Masuo Station (益生駅, Masuo-eki) is a railway station on the Nagoya Line in Kuwana, Mie Prefecture, Japan, operated by the private railway operator Kintetsu Railway. Masuo Station is 24.8 rail kilometers from the terminus of the line at Kintetsu Nagoya Station.

==Line==
- Kintetsu Nagoya Line

==Station layout==
Masuo Station has a single island platform serving 2 tracks, with 1 passing track for Yokkaichi without platform.

===Platforms===

| 1 | ■ Nagoya Line | Pass only |

| 2 | ■ Nagoya Line | for Yokkaichi, Osaka and Kashikojima |
| 3 | ■ Nagoya Line | for Kuwana and Nagoya |

== Adjacent stations ==

| « |  | Service | » |  |
Nagoya Line
| Kuwana |  | Local |  | Ise-Asahi |
| Kuwana |  | Semi-Express |  | Ise-Asahi |
Express: Does not stop at this station

==History==
Masuo Station opened on January 30, 1929 as Nishi-Kuwana Station (西桑名駅, Nishi Kuwana eki) on the Ise Railway.
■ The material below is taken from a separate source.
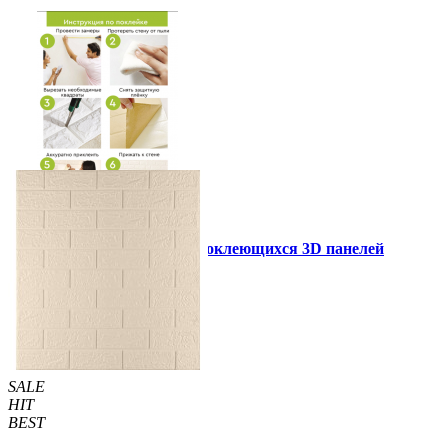
Инструкция установки самоклеющихся 3D панелей
Другие так же купили
SALE
HIT
BEST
It was renamed to its present name in 1930. The Ise Railway became the Sangu Express Electric Railway’s Ise Line on September 15, 1936, and was renamed the Nagoya Line on December 7, 1938. After merging with Osaka Electric Kido on March 15, 1941, the line became the Kansai Express Railway's Nagoya Line. This line was merged with the Nankai Electric Railway on June 1, 1944 to form Kintetsu.